> **What is being asked**:
Count the lines holding the string "swojej" in the records, and give only the count.

[Document layout detection data]
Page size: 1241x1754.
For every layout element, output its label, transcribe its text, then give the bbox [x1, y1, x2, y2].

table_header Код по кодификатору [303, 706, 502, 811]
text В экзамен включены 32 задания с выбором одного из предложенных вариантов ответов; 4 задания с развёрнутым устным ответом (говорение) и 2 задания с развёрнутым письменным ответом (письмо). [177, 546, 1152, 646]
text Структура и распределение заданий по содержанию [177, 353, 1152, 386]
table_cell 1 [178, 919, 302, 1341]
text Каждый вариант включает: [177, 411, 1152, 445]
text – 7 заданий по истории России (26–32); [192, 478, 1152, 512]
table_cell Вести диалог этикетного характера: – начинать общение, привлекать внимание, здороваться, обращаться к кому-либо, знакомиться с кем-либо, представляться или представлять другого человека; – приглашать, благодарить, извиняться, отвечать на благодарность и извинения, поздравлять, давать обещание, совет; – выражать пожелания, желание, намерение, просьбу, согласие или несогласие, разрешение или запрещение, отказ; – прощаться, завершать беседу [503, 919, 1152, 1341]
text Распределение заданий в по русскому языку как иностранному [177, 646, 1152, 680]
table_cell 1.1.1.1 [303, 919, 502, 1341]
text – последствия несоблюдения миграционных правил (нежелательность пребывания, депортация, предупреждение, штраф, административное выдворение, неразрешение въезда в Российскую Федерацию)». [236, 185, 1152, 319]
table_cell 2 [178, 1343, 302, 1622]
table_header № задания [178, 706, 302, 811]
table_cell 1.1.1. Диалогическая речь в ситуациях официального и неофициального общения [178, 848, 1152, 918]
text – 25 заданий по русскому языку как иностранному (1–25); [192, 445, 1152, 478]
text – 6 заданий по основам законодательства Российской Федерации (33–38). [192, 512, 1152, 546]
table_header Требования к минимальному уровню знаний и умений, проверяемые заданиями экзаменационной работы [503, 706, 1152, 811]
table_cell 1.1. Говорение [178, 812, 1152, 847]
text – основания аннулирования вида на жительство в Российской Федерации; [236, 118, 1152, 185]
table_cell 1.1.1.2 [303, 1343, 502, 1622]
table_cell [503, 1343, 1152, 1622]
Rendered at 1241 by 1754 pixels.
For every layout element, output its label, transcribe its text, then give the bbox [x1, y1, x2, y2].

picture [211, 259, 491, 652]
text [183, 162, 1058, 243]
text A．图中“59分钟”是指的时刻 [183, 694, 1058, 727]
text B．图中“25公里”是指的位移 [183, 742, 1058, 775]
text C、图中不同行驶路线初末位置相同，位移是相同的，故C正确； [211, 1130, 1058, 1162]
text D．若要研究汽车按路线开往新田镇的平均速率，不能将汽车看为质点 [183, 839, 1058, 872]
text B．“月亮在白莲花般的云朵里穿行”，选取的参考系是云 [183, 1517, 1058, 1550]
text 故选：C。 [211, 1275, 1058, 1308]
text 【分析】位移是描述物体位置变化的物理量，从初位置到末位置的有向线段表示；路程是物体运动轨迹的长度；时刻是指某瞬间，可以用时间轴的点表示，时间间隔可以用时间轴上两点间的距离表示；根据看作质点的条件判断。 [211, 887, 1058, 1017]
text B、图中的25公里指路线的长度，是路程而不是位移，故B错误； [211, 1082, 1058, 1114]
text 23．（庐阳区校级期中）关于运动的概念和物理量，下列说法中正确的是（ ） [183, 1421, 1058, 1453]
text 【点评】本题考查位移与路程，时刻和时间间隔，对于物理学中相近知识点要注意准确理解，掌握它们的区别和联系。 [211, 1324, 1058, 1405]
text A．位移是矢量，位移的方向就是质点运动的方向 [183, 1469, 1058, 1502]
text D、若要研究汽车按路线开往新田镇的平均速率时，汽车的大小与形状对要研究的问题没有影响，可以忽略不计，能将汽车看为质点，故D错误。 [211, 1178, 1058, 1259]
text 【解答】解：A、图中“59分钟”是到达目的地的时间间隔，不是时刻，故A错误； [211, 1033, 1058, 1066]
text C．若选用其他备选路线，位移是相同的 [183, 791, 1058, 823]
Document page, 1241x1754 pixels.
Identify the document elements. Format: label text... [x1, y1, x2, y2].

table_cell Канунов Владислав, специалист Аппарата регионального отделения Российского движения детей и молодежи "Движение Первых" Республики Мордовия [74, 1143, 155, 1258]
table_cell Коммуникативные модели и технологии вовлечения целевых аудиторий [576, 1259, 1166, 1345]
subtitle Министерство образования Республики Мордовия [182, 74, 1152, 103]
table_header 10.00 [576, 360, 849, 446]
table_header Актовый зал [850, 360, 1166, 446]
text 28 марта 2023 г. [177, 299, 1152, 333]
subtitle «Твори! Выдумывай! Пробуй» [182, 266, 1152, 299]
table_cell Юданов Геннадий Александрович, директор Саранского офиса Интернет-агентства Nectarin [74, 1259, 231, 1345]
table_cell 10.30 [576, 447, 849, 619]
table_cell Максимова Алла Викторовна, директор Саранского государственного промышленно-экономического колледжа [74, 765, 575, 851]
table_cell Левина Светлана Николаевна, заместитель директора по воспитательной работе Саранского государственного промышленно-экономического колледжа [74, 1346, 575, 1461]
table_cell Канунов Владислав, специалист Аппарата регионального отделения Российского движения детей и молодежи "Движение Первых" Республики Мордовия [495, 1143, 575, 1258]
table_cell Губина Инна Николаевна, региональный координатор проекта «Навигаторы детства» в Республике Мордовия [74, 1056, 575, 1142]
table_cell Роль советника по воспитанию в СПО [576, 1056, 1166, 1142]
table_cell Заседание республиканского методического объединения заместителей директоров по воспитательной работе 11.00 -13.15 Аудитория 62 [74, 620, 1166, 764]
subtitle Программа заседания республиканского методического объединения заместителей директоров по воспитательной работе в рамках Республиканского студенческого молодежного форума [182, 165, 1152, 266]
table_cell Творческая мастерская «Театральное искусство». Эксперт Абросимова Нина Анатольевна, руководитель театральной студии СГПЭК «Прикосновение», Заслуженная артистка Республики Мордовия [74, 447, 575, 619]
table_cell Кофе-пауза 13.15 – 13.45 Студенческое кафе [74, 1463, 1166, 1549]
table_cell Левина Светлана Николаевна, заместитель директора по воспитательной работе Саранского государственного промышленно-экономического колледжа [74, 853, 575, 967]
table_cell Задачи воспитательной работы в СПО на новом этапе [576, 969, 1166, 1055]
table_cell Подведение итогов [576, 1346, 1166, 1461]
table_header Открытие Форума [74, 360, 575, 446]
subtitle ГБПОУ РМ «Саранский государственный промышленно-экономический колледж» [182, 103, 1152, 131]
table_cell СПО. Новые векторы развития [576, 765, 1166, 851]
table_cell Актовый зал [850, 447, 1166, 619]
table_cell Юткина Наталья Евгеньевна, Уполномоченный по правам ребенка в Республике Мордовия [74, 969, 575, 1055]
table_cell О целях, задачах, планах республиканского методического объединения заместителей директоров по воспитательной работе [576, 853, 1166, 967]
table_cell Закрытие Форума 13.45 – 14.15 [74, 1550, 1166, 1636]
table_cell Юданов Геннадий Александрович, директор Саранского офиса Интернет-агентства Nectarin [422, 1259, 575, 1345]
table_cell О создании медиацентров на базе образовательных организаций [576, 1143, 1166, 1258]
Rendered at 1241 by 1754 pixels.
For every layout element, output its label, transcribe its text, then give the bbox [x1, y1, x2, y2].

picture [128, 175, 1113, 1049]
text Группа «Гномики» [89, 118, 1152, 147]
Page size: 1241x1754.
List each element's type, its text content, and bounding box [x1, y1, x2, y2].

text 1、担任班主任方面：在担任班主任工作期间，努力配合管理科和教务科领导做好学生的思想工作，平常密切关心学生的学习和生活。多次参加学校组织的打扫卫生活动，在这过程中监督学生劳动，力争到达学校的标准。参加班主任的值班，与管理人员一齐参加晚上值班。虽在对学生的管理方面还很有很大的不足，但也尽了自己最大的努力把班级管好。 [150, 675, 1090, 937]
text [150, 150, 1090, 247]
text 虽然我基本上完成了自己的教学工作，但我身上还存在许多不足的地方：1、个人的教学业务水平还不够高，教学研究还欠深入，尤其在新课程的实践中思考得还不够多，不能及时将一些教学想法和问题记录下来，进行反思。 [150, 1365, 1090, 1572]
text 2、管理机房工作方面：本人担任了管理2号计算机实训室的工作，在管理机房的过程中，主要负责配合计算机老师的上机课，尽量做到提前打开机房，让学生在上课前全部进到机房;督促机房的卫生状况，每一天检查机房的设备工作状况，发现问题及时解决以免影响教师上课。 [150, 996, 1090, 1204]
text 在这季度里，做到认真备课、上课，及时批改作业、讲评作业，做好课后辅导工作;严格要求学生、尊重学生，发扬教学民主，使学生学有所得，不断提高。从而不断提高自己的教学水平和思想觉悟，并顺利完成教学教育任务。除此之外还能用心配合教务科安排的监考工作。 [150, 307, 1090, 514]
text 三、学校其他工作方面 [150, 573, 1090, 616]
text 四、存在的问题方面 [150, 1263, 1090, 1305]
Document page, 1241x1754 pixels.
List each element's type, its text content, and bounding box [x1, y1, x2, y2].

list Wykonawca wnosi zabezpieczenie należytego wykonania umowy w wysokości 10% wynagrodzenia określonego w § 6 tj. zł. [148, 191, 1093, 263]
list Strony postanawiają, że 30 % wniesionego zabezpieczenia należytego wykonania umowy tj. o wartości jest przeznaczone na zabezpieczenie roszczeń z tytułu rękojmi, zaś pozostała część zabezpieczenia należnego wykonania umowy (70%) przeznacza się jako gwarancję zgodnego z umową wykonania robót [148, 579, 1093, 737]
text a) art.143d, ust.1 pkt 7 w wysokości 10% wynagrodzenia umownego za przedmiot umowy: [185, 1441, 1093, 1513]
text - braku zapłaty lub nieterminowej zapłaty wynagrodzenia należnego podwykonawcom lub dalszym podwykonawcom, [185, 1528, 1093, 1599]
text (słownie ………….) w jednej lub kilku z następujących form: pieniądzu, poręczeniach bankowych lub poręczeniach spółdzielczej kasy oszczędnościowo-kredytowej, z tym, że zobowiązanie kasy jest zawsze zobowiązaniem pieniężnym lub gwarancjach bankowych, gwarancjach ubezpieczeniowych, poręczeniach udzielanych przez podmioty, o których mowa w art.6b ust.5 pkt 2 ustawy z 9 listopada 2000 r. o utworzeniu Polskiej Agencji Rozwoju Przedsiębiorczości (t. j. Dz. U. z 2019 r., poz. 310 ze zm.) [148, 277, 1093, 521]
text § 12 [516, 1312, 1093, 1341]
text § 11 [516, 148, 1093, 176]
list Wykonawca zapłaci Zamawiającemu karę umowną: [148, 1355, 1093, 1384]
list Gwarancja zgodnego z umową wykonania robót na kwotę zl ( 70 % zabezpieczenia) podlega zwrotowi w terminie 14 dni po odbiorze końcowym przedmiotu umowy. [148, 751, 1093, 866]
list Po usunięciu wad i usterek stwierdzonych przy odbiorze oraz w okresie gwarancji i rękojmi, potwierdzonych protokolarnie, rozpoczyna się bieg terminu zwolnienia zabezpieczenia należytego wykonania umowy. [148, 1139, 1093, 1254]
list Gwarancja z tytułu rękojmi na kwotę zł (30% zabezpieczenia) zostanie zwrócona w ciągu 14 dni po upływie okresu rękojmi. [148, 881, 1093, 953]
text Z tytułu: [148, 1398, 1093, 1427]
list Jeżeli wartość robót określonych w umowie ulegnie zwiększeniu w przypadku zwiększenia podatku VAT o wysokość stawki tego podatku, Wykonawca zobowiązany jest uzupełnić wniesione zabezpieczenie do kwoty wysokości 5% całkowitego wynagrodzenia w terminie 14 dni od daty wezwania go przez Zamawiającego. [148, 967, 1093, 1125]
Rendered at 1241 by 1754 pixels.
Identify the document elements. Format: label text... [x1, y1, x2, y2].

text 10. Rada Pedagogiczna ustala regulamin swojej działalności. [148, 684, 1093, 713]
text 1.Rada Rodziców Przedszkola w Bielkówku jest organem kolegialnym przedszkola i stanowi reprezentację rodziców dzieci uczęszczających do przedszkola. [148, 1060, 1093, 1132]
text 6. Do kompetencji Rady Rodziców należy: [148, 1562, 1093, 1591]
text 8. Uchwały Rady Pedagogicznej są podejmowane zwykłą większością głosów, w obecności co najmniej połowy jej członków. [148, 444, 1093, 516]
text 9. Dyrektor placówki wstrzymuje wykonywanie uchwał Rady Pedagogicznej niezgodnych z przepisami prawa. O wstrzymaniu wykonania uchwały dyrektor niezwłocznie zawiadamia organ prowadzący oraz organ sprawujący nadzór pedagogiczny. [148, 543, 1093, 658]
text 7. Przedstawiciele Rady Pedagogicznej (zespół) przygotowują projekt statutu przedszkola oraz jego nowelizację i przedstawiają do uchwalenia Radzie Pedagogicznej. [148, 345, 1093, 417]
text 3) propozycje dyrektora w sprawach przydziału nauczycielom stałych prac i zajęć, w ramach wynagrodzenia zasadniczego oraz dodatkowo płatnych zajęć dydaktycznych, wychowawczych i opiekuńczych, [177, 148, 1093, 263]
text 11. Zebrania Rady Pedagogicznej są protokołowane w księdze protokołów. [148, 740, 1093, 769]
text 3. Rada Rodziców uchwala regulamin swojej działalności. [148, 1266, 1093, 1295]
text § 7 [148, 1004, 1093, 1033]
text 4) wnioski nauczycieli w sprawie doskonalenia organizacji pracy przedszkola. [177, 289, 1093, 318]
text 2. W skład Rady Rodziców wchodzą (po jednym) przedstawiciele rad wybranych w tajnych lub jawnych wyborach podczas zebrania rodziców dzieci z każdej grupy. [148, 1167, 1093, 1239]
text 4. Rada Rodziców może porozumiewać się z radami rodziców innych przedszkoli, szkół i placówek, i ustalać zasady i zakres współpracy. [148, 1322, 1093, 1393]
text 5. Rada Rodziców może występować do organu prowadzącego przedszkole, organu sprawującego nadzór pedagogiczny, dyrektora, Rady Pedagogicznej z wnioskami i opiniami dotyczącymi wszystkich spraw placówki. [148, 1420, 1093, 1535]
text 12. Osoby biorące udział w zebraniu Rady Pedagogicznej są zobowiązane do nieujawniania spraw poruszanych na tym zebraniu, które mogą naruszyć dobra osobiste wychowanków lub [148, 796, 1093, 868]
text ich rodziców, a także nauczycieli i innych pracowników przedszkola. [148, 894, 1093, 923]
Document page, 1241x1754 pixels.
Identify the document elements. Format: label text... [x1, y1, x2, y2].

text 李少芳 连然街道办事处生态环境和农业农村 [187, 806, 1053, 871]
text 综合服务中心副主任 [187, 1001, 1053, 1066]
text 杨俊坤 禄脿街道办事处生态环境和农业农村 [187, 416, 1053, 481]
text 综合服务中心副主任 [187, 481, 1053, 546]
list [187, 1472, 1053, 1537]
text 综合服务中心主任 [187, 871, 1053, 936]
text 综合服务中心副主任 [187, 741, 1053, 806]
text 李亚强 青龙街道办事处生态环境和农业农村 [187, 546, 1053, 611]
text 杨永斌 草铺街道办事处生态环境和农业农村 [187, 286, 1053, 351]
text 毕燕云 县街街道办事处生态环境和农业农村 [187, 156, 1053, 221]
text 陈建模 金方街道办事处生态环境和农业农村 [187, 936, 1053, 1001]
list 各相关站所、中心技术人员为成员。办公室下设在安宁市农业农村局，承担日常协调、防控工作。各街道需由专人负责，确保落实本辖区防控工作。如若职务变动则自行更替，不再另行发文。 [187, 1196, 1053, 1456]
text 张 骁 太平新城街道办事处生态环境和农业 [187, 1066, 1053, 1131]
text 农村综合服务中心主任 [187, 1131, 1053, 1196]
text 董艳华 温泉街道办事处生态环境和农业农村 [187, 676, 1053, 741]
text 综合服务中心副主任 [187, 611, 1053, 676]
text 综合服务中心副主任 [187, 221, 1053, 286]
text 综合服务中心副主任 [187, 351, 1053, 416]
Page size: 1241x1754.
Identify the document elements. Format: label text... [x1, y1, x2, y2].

> **Result of this task**:
2